Saved entries:
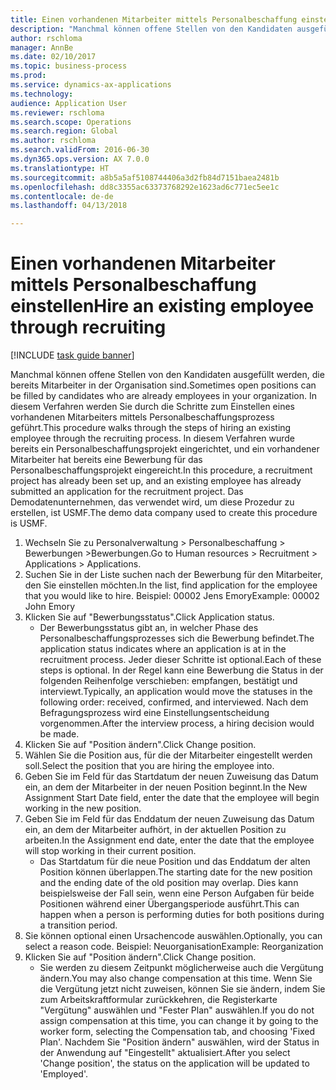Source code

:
 ```yaml
--- 
title: Einen vorhandenen Mitarbeiter mittels Personalbeschaffung einstellen
description: "Manchmal können offene Stellen von den Kandidaten ausgefüllt werden, die bereits Mitarbeiter in der Organisation sind."
author: rschloma
manager: AnnBe
ms.date: 02/10/2017
ms.topic: business-process
ms.prod: 
ms.service: dynamics-ax-applications
ms.technology: 
audience: Application User
ms.reviewer: rschloma
ms.search.scope: Operations
ms.search.region: Global
ms.author: rschloma
ms.search.validFrom: 2016-06-30
ms.dyn365.ops.version: AX 7.0.0
ms.translationtype: HT
ms.sourcegitcommit: a8b5a5af5108744406a3d2fb84d7151baea2481b
ms.openlocfilehash: dd8c3355ac63373768292e1623ad6c771ec5ee1c
ms.contentlocale: de-de
ms.lasthandoff: 04/13/2018

---
```

# <a name="hire-an-existing-employee-through-recruiting"></a><span data-ttu-id="1230b-103">Einen vorhandenen Mitarbeiter mittels Personalbeschaffung einstellen</span><span class="sxs-lookup"><span data-stu-id="1230b-103">Hire an existing employee through recruiting</span></span>

[!INCLUDE [task guide banner](../../includes/task-guide-banner.md)]

<span data-ttu-id="1230b-104">Manchmal können offene Stellen von den Kandidaten ausgefüllt werden, die bereits Mitarbeiter in der Organisation sind.</span><span class="sxs-lookup"><span data-stu-id="1230b-104">Sometimes open positions can be filled by candidates who are already employees in your organization.</span></span> <span data-ttu-id="1230b-105">In diesem Verfahren werden Sie durch die Schritte zum Einstellen eines vorhandenen Mitarbeiters mittels Personalbeschaffungsprozess geführt.</span><span class="sxs-lookup"><span data-stu-id="1230b-105">This procedure walks through the steps of hiring an existing employee through the recruiting process.</span></span> <span data-ttu-id="1230b-106">In diesem Verfahren wurde bereits ein Personalbeschaffungsprojekt eingerichtet, und ein vorhandener Mitarbeiter hat bereits eine Bewerbung für das Personalbeschaffungsprojekt eingereicht.</span><span class="sxs-lookup"><span data-stu-id="1230b-106">In this procedure, a recruitment project has already been set up, and an existing employee has already submitted an application for the recruitment project.</span></span> <span data-ttu-id="1230b-107">Das Demodatenunternehmen, das verwendet wird, um diese Prozedur zu erstellen, ist USMF.</span><span class="sxs-lookup"><span data-stu-id="1230b-107">The demo data company used to create this procedure is USMF.</span></span>

1. <span data-ttu-id="1230b-108">Wechseln Sie zu Personalverwaltung > Personalbeschaffung > Bewerbungen >Bewerbungen.</span><span class="sxs-lookup"><span data-stu-id="1230b-108">Go to Human resources > Recruitment > Applications > Applications.</span></span>
2. <span data-ttu-id="1230b-109">Suchen Sie in der Liste suchen nach der Bewerbung für den Mitarbeiter, den Sie einstellen möchten.</span><span class="sxs-lookup"><span data-stu-id="1230b-109">In the list, find application for the employee that you would like to hire.</span></span> <span data-ttu-id="1230b-110">Beispiel: 00002 Jens Emory</span><span class="sxs-lookup"><span data-stu-id="1230b-110">Example:  00002  John Emory</span></span>
3. <span data-ttu-id="1230b-111">Klicken Sie auf "Bewerbungsstatus".</span><span class="sxs-lookup"><span data-stu-id="1230b-111">Click Application status.</span></span>
    * <span data-ttu-id="1230b-112">Der Bewerbungsstatus gibt an, in welcher Phase des Personalbeschaffungsprozesses sich die Bewerbung befindet.</span><span class="sxs-lookup"><span data-stu-id="1230b-112">The application status indicates where an application is at in the recruitment process.</span></span>  <span data-ttu-id="1230b-113">Jeder dieser Schritte ist optional.</span><span class="sxs-lookup"><span data-stu-id="1230b-113">Each of these steps is optional.</span></span> <span data-ttu-id="1230b-114">In der Regel kann eine Bewerbung die Status in der folgenden Reihenfolge verschieben: empfangen, bestätigt und interviewt.</span><span class="sxs-lookup"><span data-stu-id="1230b-114">Typically, an application would move the statuses in the following order:  received, confirmed, and interviewed.</span></span> <span data-ttu-id="1230b-115">Nach dem Befragungsprozess wird eine Einstellungsentscheidung vorgenommen.</span><span class="sxs-lookup"><span data-stu-id="1230b-115">After the interview process, a hiring decision would be made.</span></span>  
4. <span data-ttu-id="1230b-116">Klicken Sie auf "Position ändern".</span><span class="sxs-lookup"><span data-stu-id="1230b-116">Click Change position.</span></span>
5. <span data-ttu-id="1230b-117">Wählen Sie die Position aus, für die der Mitarbeiter eingestellt werden soll.</span><span class="sxs-lookup"><span data-stu-id="1230b-117">Select the position that you are hiring the employee into.</span></span>
6. <span data-ttu-id="1230b-118">Geben Sie im Feld für das Startdatum der neuen Zuweisung das Datum ein, an dem der Mitarbeiter in der neuen Position beginnt.</span><span class="sxs-lookup"><span data-stu-id="1230b-118">In the New Assignment Start Date field, enter the date that the employee will begin working in the new position.</span></span>  
7. <span data-ttu-id="1230b-119">Geben Sie im Feld für das Enddatum der neuen Zuweisung das Datum ein, an dem der Mitarbeiter aufhört, in der aktuellen Position zu arbeiten.</span><span class="sxs-lookup"><span data-stu-id="1230b-119">In the Assignment end date, enter the date that the employee will stop working in their current position.</span></span>
    * <span data-ttu-id="1230b-120">Das Startdatum für die neue Position und das Enddatum der alten Position können überlappen.</span><span class="sxs-lookup"><span data-stu-id="1230b-120">The starting date for the new position and the ending date of the old position may overlap.</span></span> <span data-ttu-id="1230b-121">Dies kann beispielsweise der Fall sein, wenn eine Person Aufgaben für beide Positionen während einer Übergangsperiode ausführt.</span><span class="sxs-lookup"><span data-stu-id="1230b-121">This can happen when a person is performing duties for both positions during a transition period.</span></span>  
8. <span data-ttu-id="1230b-122">Sie können optional einen Ursachencode auswählen.</span><span class="sxs-lookup"><span data-stu-id="1230b-122">Optionally, you can select a reason code.</span></span> <span data-ttu-id="1230b-123">Beispiel: Neuorganisation</span><span class="sxs-lookup"><span data-stu-id="1230b-123">Example: Reorganization</span></span>
9. <span data-ttu-id="1230b-124">Klicken Sie auf "Position ändern".</span><span class="sxs-lookup"><span data-stu-id="1230b-124">Click Change position.</span></span>
    * <span data-ttu-id="1230b-125">Sie werden zu diesem Zeitpunkt möglicherweise auch die Vergütung ändern.</span><span class="sxs-lookup"><span data-stu-id="1230b-125">You may also change compensation at this time.</span></span> <span data-ttu-id="1230b-126">Wenn Sie die Vergütung jetzt nicht zuweisen, können Sie sie ändern, indem Sie zum Arbeitskraftformular zurückkehren, die Registerkarte "Vergütung" auswählen und "Fester Plan" auswählen.</span><span class="sxs-lookup"><span data-stu-id="1230b-126">If you do not assign compensation at this time, you can change it by going to the worker form, selecting the Compensation tab, and choosing 'Fixed Plan'.</span></span> <span data-ttu-id="1230b-127">Nachdem Sie "Position ändern" auswählen, wird der Status in der Anwendung auf "Eingestellt" aktualisiert.</span><span class="sxs-lookup"><span data-stu-id="1230b-127">After you select 'Change position', the status on the application will be updated to 'Employed'.</span></span>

Problem: Reply with one number, the count of lines in the data that contain "rschloma".

Exercise solution: 3